Pouvez-vous modifier les lignes des enregistrements ci-dessous, de celle qui contient « genus: Fischeria » jusqu'à celle qui contient « locality: Departamento Madre » incluse, en remplaçant « collection date » par « date of collection » et en gardant tout le reste identique ?

Enregistrements conservés:
^^^^
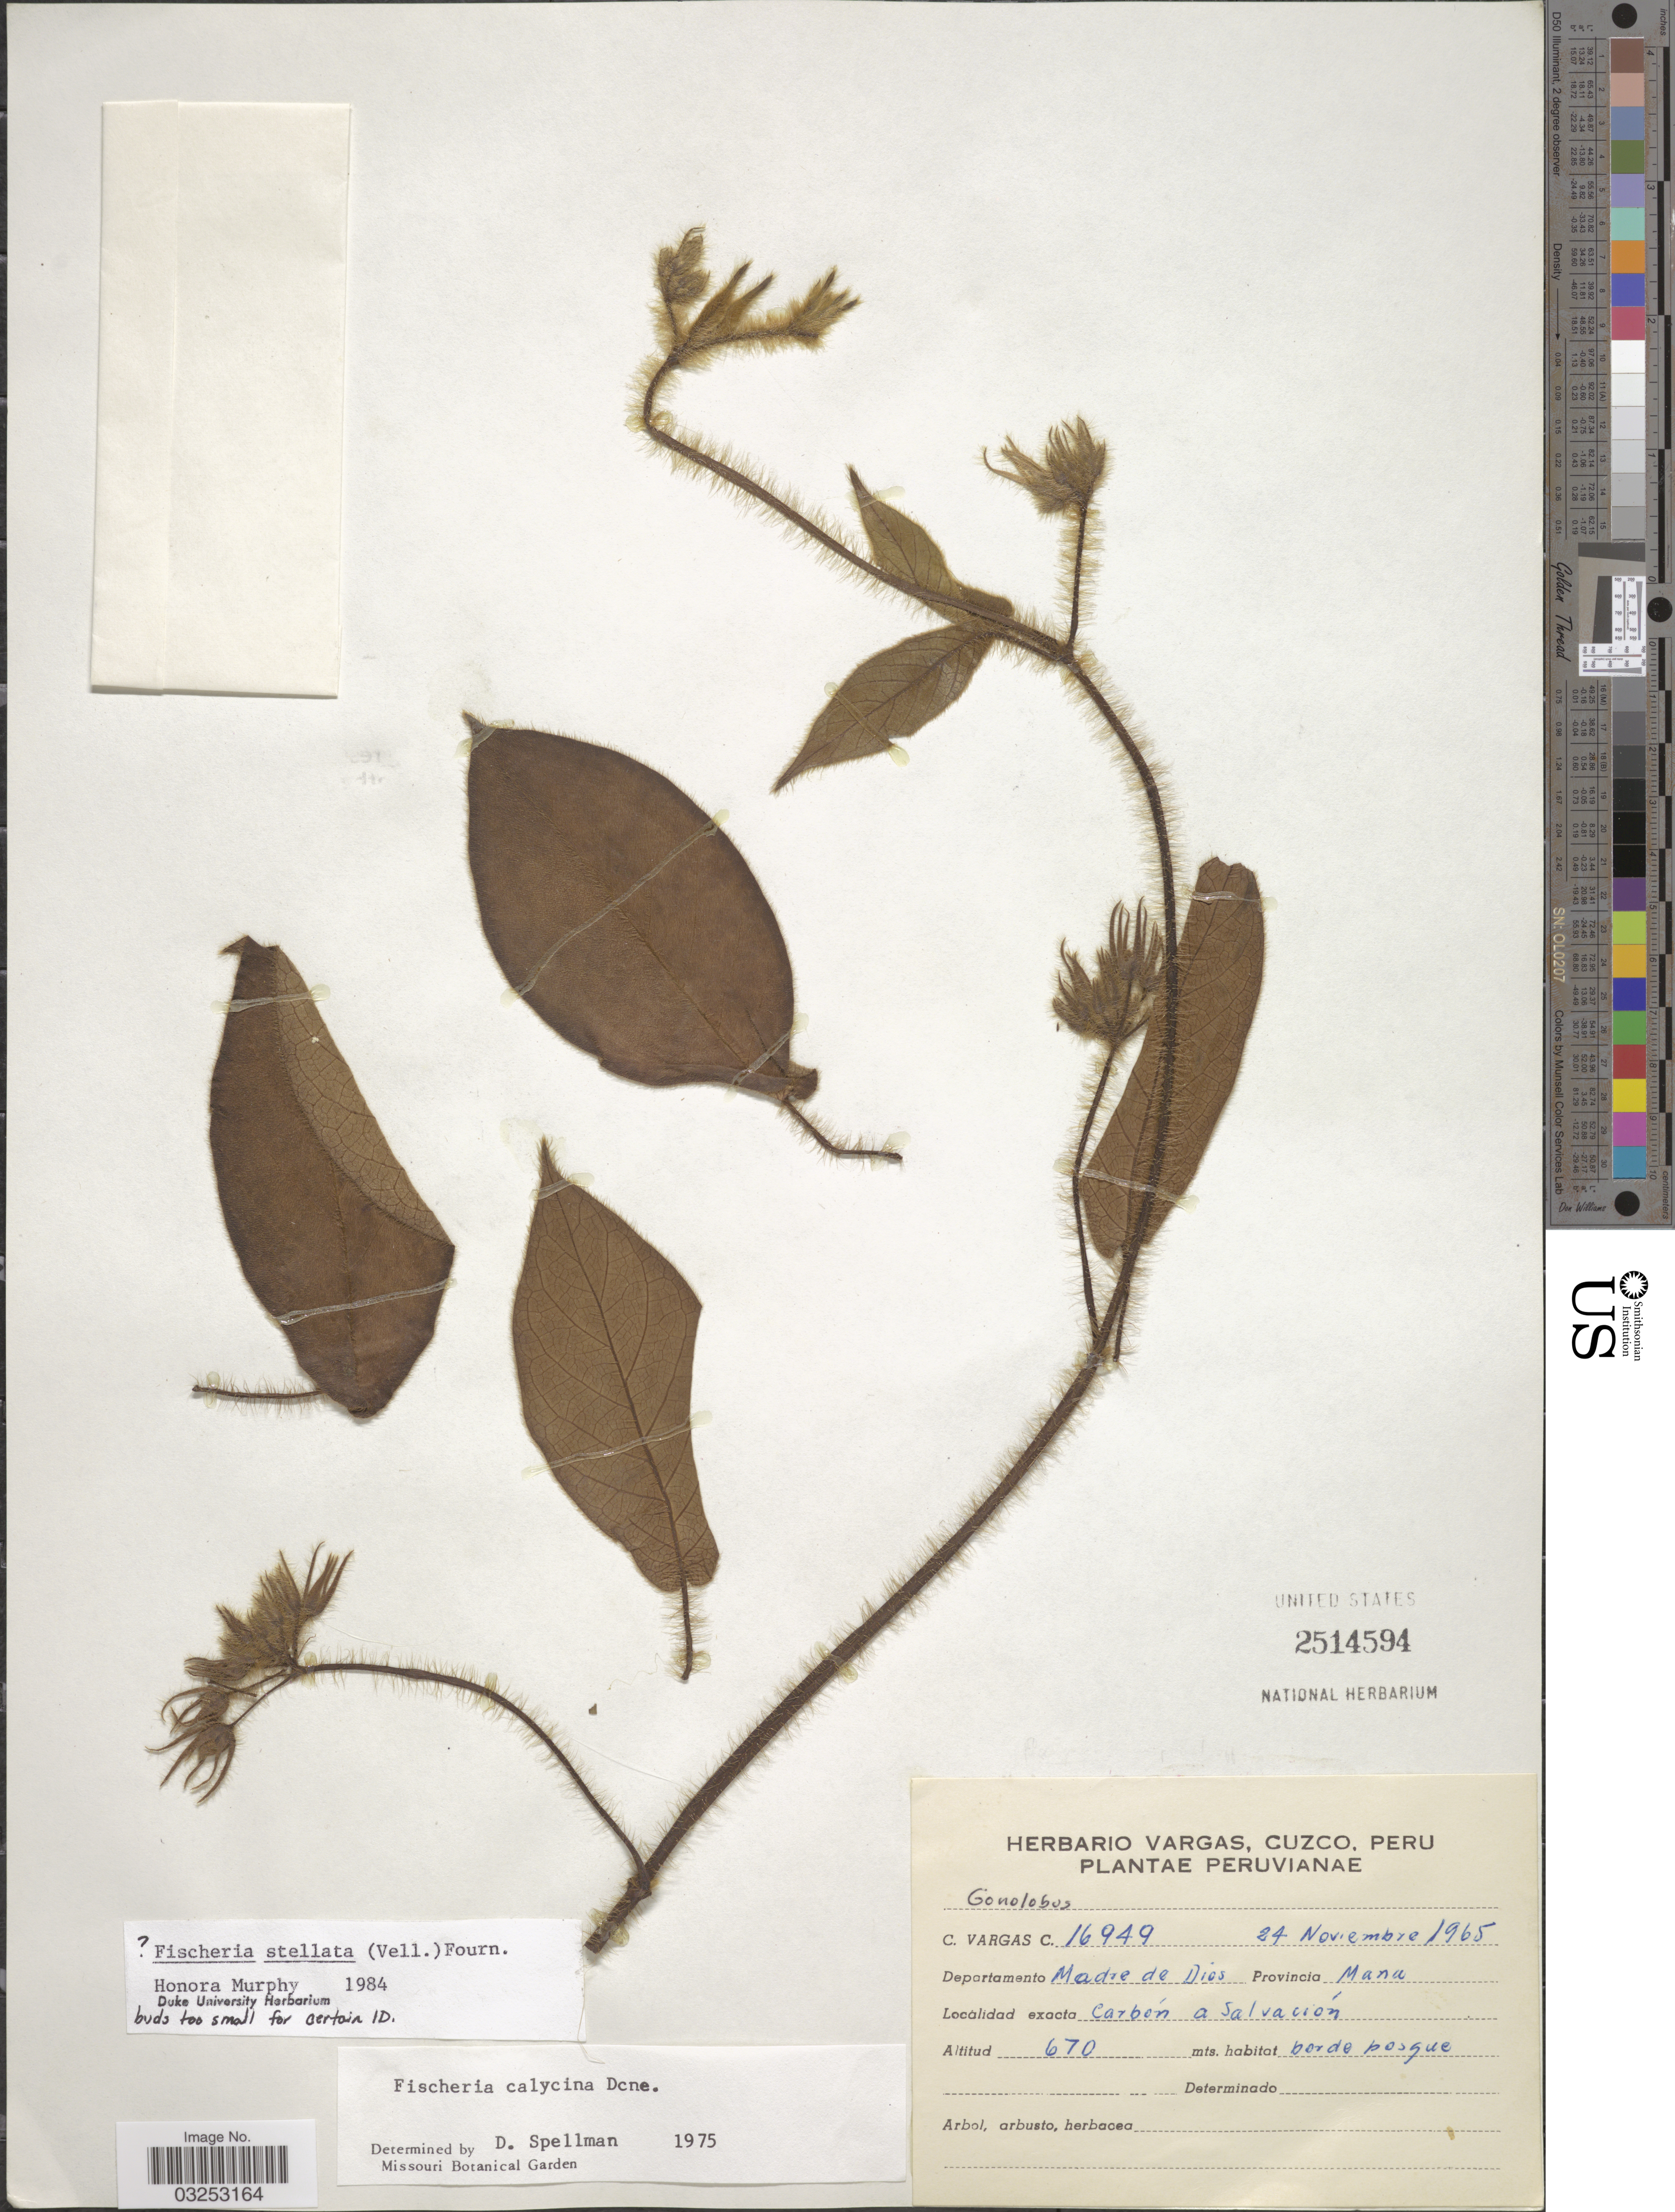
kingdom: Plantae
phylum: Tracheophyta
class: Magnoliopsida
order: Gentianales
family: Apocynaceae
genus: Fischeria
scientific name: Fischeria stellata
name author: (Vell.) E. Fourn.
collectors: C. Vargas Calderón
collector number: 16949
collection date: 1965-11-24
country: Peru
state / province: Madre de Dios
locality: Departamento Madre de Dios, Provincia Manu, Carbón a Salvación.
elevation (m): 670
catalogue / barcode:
^^^^
RÉPONSE CORRECTE:
genus: Fischeria
scientific name: Fischeria stellata
name author: (Vell.) E. Fourn.
collectors: C. Vargas Calderón
collector number: 16949
date of collection: 1965-11-24
country: Peru
state / province: Madre de Dios
locality: Departamento Madre de Dios, Provincia Manu, Carbón a Salvación.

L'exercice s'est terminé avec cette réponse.